**LERNTEXT:**
-- -- --

Das Problem an der ganzen Sache ist das ich in der Hashmap immer nur den letzten Tag drin stehen habe den ich übergeben hab.
Warum???
Sieht jemand vielleicht den Fehler?


----------



## stev.glasow (26. Mrz 2004)

Du darfst immer nur einen Schlüssel (in deinem Fall gregCal) auch nur einmal pro Map benutzen :
map.put(x, 1);
map.put(y, 11);
map => {x:1, y:11}

map.put(x,88 )
map => {x:88, y:11}


----------



## Java-Kämpfer (29. Mrz 2004)

Ist es denn nicht so das put immer überprüft: 

Bin ich schon eingetragen und wenn ja überschrfeibe meinen Wert mit dem neu übergebenen??
Und wenn das nicht mit put geht gibt es da etwas anderes?


----------



## citizen_erased (29. Mrz 2004)

eine methode soll möglichst wenig auswirkungen haben, die aber dann auch gründlich. 
put kontrolliert also nicht, ob es den schlüssel schon gibt, sondern fügt einen eintrag ein (bzw. überschreibt einen anderen. es wird davon ausgegangen, dass put aufgerufen wird, um etwas einzufügen.

-- -- --

Beantworte die folgenden Fragen zum Forumsauszug.
(a) Welchen Schlüssel benutzt der Fragesteller laut stev.glasow?
(b) Wie sieht die Map nach dem Aufruf map.put(x,88 ) aus?
(c) Was macht put laut citizen_erased, anstatt zu kontrollieren, ob es den Schlüssel schon gibt?

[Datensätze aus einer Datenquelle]
-- -- --

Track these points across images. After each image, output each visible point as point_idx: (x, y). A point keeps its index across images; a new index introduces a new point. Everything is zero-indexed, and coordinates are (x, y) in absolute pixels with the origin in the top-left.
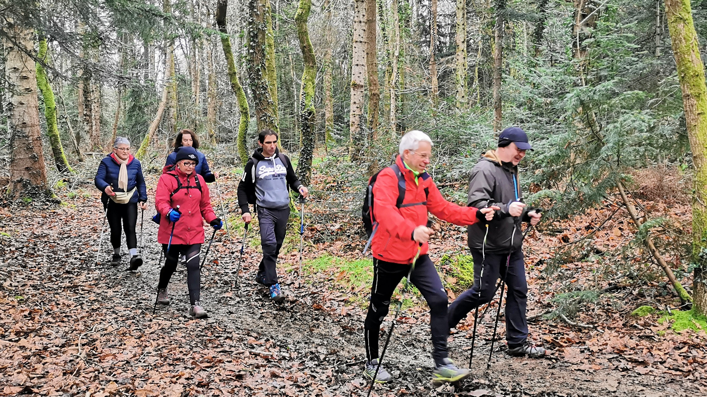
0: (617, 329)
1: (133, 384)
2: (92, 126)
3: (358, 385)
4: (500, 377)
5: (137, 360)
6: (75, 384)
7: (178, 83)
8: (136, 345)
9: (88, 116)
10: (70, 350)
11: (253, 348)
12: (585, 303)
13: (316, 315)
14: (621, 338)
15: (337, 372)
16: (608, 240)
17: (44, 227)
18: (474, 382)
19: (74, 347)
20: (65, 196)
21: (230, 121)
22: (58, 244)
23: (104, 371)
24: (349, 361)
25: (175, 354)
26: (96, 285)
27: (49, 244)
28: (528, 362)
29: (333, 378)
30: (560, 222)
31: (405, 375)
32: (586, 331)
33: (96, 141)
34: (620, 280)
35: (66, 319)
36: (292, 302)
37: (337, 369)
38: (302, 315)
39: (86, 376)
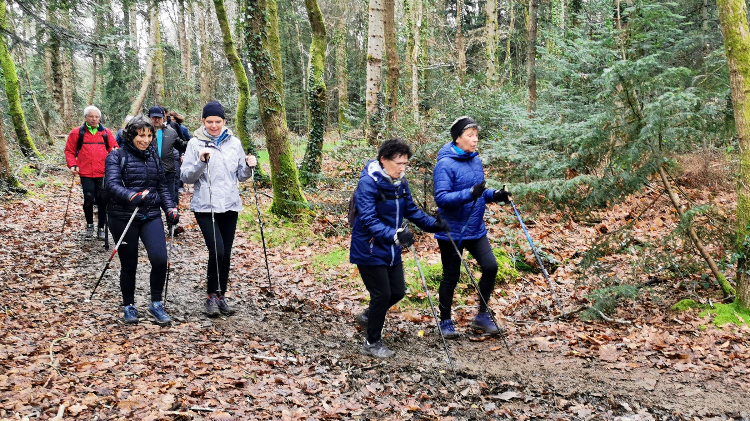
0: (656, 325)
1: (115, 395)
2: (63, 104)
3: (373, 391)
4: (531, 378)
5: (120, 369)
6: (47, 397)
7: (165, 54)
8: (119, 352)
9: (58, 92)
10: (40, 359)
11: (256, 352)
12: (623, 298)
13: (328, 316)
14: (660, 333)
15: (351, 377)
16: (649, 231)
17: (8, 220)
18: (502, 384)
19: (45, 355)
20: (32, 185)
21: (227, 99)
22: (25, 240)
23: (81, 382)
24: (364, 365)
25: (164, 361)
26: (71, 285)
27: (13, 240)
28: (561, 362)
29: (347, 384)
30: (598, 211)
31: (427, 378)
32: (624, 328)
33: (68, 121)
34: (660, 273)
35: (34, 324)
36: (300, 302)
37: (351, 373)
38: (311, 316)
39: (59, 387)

-- -- --

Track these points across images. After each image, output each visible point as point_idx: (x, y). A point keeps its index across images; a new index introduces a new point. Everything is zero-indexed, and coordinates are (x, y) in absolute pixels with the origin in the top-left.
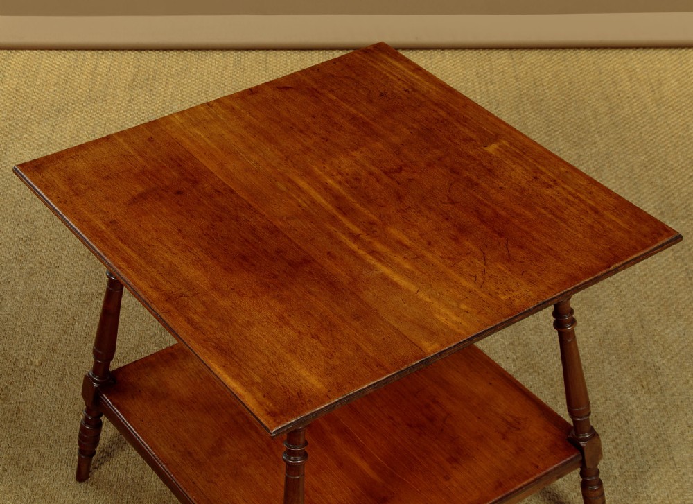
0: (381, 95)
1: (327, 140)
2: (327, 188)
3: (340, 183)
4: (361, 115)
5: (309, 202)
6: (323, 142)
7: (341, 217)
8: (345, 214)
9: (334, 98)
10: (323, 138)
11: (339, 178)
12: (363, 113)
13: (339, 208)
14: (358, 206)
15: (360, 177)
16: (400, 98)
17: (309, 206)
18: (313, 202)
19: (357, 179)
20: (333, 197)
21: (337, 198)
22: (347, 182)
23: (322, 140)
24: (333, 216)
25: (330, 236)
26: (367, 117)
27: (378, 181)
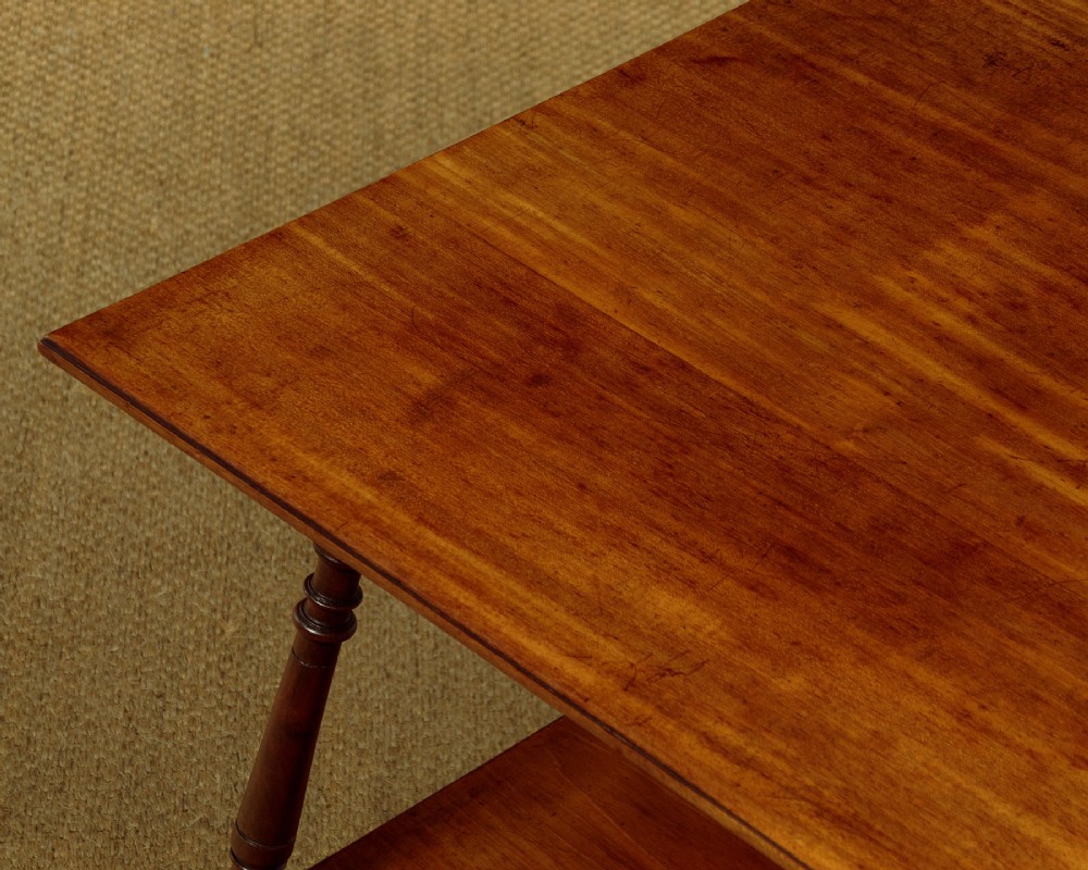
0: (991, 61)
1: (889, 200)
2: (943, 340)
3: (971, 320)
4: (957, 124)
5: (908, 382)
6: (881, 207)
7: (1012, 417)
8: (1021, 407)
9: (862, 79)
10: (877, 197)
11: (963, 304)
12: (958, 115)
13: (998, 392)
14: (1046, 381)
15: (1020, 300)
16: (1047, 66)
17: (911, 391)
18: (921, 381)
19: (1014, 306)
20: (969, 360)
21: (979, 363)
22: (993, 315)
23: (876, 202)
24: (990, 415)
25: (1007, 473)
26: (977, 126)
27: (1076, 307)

-- -- --

**LÖSUNG:**
(a) gregCal
(b) {x:88, y:11}
(c) put fügt einen Eintrag ein oder überschreibt einen anderen.